Achtergrond: Er blijft een aanzienlijke controverse bestaan over de optimale organisatie van de follow-up van endometriumkanker.
Doel: Het verband evalueren tussen de manier waarop een recidief werd ontdekt en de overleving na behandeling van endometriumkanker. Verder, kenmerken te identificeren die geassocieerd zijn met een vooraf gepland onderzoek bij vrouwen met een symptomatisch recidief.
Materiaal en methoden: Alle vrouwen met vroeg-stadium endometriumkanker gedurende 2005-2009 werden geïncludeerd in een populatie-gebaseerd historisch cohort afgeleid van de Danish Gynecological Cancer Database.
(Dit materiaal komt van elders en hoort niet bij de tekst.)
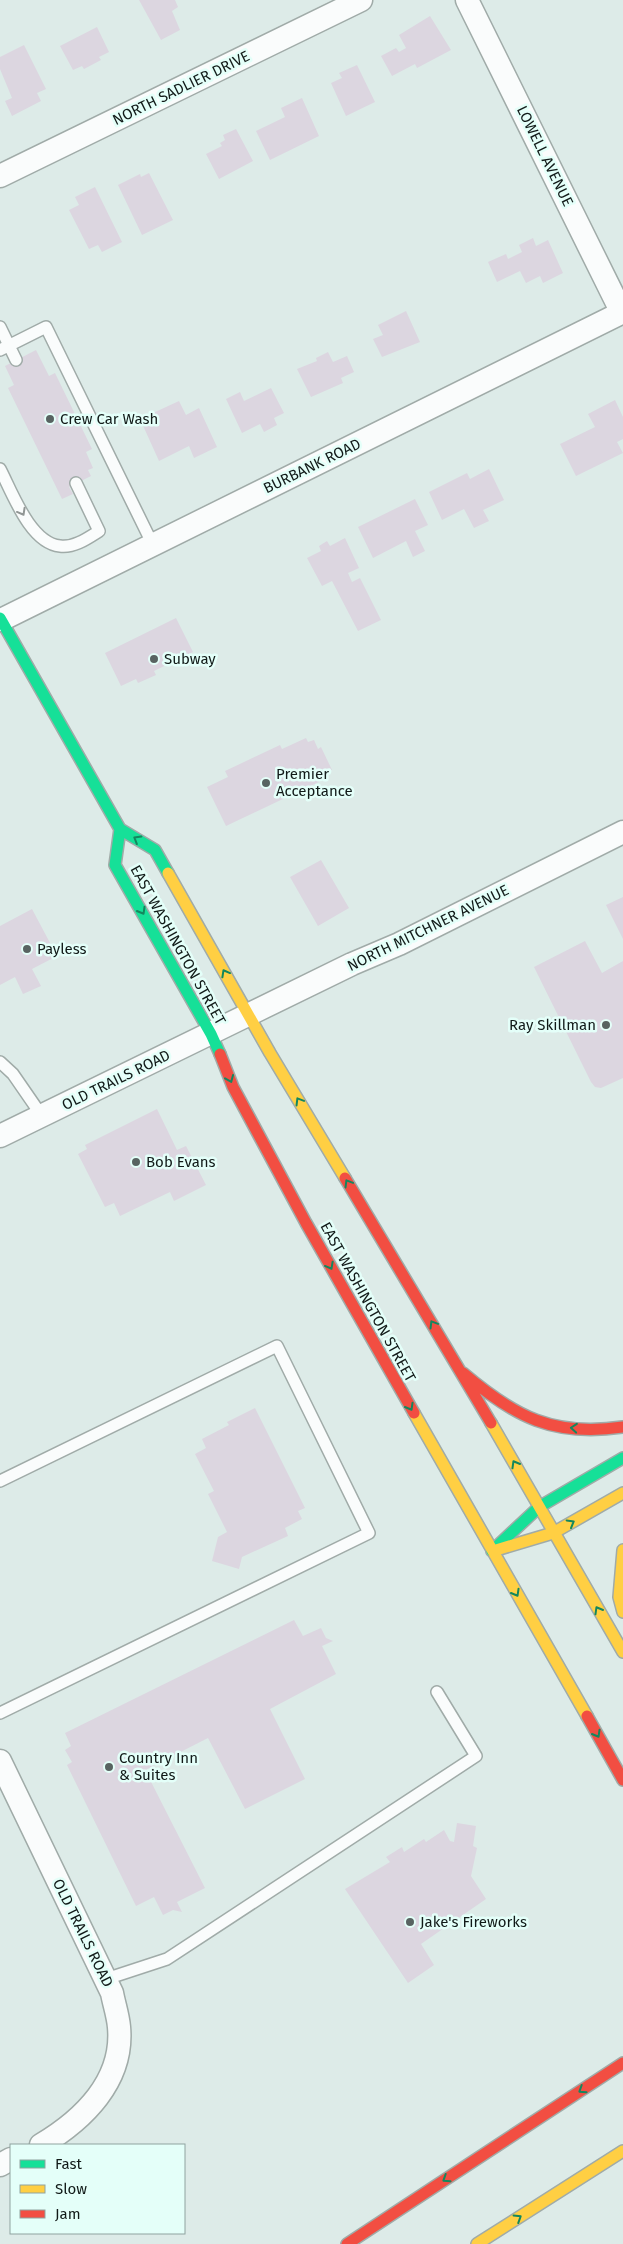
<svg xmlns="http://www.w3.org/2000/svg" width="623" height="2244" font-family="'Fira Sans',sans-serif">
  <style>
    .building { fill: #dcd6e0 }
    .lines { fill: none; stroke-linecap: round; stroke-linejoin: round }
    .lane-casing { stroke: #a0aba8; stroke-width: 14 }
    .street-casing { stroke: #a0aba8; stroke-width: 25 }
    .fast-casing { stroke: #a0aba8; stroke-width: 14 }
    .slow-casing { stroke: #a0aba8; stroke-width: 14 }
    .jam-casing { stroke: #a0aba8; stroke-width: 14 }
    .lane { stroke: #fafcfc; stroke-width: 11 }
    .street { stroke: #fafcfc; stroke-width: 22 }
    .fast { stroke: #16e098; stroke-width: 11 }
    .slow { stroke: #ffcf43; stroke-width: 11 }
    .jam { stroke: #f24e42; stroke-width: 11 }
    .oneway { stroke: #919695 }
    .oneway2 { stroke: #14875e }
    .poi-dot { fill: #586361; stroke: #e4fff9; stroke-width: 2 }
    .labels { text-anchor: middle; stroke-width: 5; stroke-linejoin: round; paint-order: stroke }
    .street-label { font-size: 15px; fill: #111a18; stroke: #e4fff9 }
    .poi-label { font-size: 15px; fill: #111a18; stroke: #e4fff9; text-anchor: start }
  </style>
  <rect width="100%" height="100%" fill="#ddebe8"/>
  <path class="building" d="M139,0H175L178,7L172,11L180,30L161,40Z
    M430,16L451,50L417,68L415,64L392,76L381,56L396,48L399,52L406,48L399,35Z
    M97,27L109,52L99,57L101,60L84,69L82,66L73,70L60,46Z
    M24,45L46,89L37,93L41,101L12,116L5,101L12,98L0,69V57Z
    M357,65L375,102L346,116L331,83L342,78L339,73Z
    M302,98L319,136L270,160L256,131L285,117L281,108Z
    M236,129L253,161L219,179L206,154L222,146L220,143L225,140L223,135Z
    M149,173L173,220L142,235L118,185L140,174L141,177Z
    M95,187L122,242L102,252L98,245L89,249L69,210L79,205L75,197Z
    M533,238L536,246L548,240L563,273L543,283L540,276L526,283L520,271L497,282L488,262L506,254L508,259L522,252L519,245Z
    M406,311L420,342L382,357L373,339L383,335L378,325Z
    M36,350L49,376L55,373L92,449L86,452L93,468L88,470L91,476L69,487L73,494L62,499L8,388L14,385L5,366Z
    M328,352L333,362L347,356L354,372L341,378L343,383L311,397L297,369L317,361L316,358Z
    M271,388L284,413L274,418L277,425L264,432L260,424L242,433L226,399L240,392L244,401Z
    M615,400L623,417V439L617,442L623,453L576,476L560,444L595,427L588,414Z
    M179,401L186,415L199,408L217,447L194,458L189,446L159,461L140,419Z
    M489,469L504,500L483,510L489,521L474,528L464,509L442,520L429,492L467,473L470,479Z
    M415,499L428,525L415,531L425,551L413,557L406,541L373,558L358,527Z
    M345,538L359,568L348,573L352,582L360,578L381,620L358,631L332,581L322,586L307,558L321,551L319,546L327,541L330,546Z
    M176,618L193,652L154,671L156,675L138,683L136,679L121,686L105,653Z
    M306,738L308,742L314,740L318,749L321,747L332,770L323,775L325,779L226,826L207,787L228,777L225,771L280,745L282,749Z
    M321,860L349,908L318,926L290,877Z
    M623,897V939L606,905Z
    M32,909L57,956L32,969L41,986L23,994L15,977L0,985V926Z
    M585,941L602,973L623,961V1078L601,1088L595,1087L591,1082L534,967Z
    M157,1109L177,1150L186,1146L206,1185L174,1201L170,1192L120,1216L114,1203L105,1207L78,1154L87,1149L85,1145Z
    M255,1408L305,1508L298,1511L302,1519L285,1528L288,1536L242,1557L239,1569L212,1561L218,1537L227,1532L208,1494L214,1491L195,1454L206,1448L202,1439L229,1425L227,1422Z
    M294,1620L303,1636L321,1628L326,1638L333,1641L322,1646L336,1674L270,1709L305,1779L245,1809L208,1738L145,1770L205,1888L177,1902L182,1912L173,1910L163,1915L154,1897L136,1906L67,1765L72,1762L65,1750L71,1746L65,1733Z
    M457,1823L476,1826L473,1846L477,1848L471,1876L486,1899L421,1944L434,1965L408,1983L345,1889L390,1862L386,1857L402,1847L404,1852L424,1839L426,1842L444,1830L450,1841L454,1842Z"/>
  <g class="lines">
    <g class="lane-casing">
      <path id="lane" d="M0,327L16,360
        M0,350L46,327L153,545
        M0,469C12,492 30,543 60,546C74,548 88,538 99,531L76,483
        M0,1062L13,1074L42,1116
        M0,1481L277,1346L369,1533L0,1713
        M106,1979L167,1959L476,1756L437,1692"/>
    </g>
    <g class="street-casing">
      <path id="street" d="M467,0L622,313
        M0,176L361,0
        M1,620L623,312
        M0,1136L352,964L399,944L623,832
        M0,1761L112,1993C114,2004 118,2015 119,2027C124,2081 83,2120 41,2145
        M0,2165L11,2159"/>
    </g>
    <g class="fast-casing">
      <path id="fast" d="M0,618L120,829L155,850L168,873
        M120,829L115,865L211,1034L220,1054
        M492,1551L539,1507L623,1458"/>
    </g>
    <g class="slow-casing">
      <path id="slow" d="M168,873L270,1053L345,1178
        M414,1413L587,1716
        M491,1423L623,1652
        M496,1550L553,1533L623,1493
        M623,1550L619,1597L623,1612
        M477,2244L623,2151"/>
    </g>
    <g class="jam-casing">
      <path id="jam" d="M220,1054L233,1087L306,1223L414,1413
        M345,1178L491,1423
        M463,1373C515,1417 553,1437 623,1427
        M587,1716L623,1780
        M347,2244L623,2063"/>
    </g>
    <use href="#lane" class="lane"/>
    <use href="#street" class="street"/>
    <use href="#fast" class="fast"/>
    <use href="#slow" class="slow"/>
    <use href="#jam" class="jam"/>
  </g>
  <defs><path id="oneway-chevron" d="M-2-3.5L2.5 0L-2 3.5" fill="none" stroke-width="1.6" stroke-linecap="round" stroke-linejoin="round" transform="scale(1.25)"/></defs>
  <use class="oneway" href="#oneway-chevron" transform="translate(22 512) rotate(61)"/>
  <g class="oneway2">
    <use href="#oneway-chevron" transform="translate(137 839) rotate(-149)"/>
    <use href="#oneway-chevron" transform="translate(142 911) rotate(60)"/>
    <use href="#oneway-chevron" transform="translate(225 973) rotate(-119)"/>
    <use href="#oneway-chevron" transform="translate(230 1079) rotate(67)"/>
    <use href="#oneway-chevron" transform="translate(299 1101) rotate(-121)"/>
    <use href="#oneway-chevron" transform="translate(348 1183) rotate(-121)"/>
    <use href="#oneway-chevron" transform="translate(330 1266) rotate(61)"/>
    <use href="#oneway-chevron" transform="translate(433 1324) rotate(-121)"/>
    <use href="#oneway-chevron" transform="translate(410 1407) rotate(60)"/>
    <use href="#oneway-chevron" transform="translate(574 1428) rotate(-175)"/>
    <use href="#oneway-chevron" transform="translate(515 1464) rotate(-120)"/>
    <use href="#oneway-chevron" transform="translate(571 1523) rotate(-30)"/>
    <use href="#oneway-chevron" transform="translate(516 1593) rotate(60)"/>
    <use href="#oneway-chevron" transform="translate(598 1610) rotate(-120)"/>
    <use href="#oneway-chevron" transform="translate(597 1734) rotate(60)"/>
    <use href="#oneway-chevron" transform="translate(582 2090) rotate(147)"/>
    <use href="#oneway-chevron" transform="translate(446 2179) rotate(147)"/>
    <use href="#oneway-chevron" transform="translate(518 2218) rotate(-32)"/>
  </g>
  <g class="poi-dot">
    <circle cx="50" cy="419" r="5"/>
    <circle cx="154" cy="659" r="5"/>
    <circle cx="266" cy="783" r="5"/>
    <circle cx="27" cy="949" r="5"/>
    <circle cx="606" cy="1025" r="5"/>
    <circle cx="136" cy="1162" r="5"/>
    <circle cx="109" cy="1767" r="5"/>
    <circle cx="410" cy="1922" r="5"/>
  </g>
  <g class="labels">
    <g class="street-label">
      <text transform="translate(181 88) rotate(-26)" y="5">NORTH SADLIER DRIVE</text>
      <text transform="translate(545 156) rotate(64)" y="5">LOWELL AVENUE</text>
      <text transform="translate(312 466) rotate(-26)" y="5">BURBANK ROAD</text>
      <text transform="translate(428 928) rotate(-26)" y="5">NORTH MITCHNER AVENUE</text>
      <text transform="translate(178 945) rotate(61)" y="5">EAST WASHINGTON STREET</text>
      <text transform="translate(116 1080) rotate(-26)" y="5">OLD TRAILS ROAD</text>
      <text transform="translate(368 1302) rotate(61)" y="5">EAST WASHINGTON STREET</text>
      <text transform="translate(83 1933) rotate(64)" y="5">OLD TRAILS ROAD</text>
    </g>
    <g class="poi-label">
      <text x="60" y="424">Crew Car Wash</text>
      <text x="164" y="664">Subway</text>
      <text x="276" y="779">Premier<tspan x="276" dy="17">Acceptance</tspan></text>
      <text x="37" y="954">Payless</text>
      <text x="596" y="1030" text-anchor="end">Ray Skillman</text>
      <text x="146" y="1167">Bob Evans</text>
      <text x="119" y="1763">Country Inn<tspan x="119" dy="17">&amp; Suites</tspan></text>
      <text x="420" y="1927">Jake's Fireworks</text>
    </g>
  </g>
  <rect x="10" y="2144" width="175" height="90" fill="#e4fff9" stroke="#90a39f"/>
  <rect x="20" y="2160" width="25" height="8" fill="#16e098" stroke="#90a39f"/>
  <text x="55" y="2169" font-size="15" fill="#111a18">Fast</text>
  <rect x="20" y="2185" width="25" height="8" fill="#ffcf43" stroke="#90a39f"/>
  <text x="55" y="2194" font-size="15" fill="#111a18">Slow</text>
  <rect x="20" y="2210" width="25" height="8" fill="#f24e42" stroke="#90a39f"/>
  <text x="55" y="2219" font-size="15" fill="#111a18">Jam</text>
</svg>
Vrouwen bij wie binnen drie jaar na de primaire operatie een recidief werd vastgesteld en de wijze waarop het recidief werd ontdekt, werden geïdentificeerd aan de hand van ziekenhuiskaarten: asymptomatisch recidief ontdekt bij reguliere follow-up, symptomatisch recidief ontdekt bij reguliere follow-up of symptomatisch recidief ontdekt tussen twee follow-ups in. De overleving van vrouwen met symptomatische en asymptomatische ziekte werd vergeleken. Verder werden kenmerken die geassocieerd waren met zelfverwijzing in vergelijking met het presenteren van symptomen bij reguliere follow-ups geïdentificeerd met behulp van univariate analyses.
Resultaten: In totaal werden 183 gevallen van recidief (7%) geïdentificeerd in het cohort van 2612 vrouwen. Hiervan was 65,5% symptomatisch met vaginaal bloedverlies als meest voorkomende symptoom. Asymptomatische vrouwen hadden een significant betere drie-jaars overleving vergeleken met symptomatische vrouwen (80,3% vs. 54,3%, p < 0,01). Een totaal van 2,3% van de gehele populatie had een asymptomatisch recidief. Vrouwen gediagnosticeerd bij een voorgepland bezoek vanwege symptomen hadden een hoger opleidingsniveau (p = 0,03) en vaker hoog-risico ziekte (p = 0,02) dan symptomatische vrouwen gediagnosticeerd bij reguliere follow-up.
Conclusie: Endometriumkanker in een vroeg stadium heeft een laag risico op recidief. De overleving lijkt superieur te zijn bij asymptomatische patiënten, maar lengte-tijd bias, d.w.z. het effect van agressieve tumorbiologie bij symptomatische recidieven, kan de resultaten in niet-gerandomiseerde gecontroleerde trials vertekenen. Goed opgeleide patiënten met symptomen van recidief zochten vaker medische hulp dan lager opgeleide patiënten. Dit moet in overweging worden genomen als door de patiënt geïnitieerde follow-up de standaardzorg is.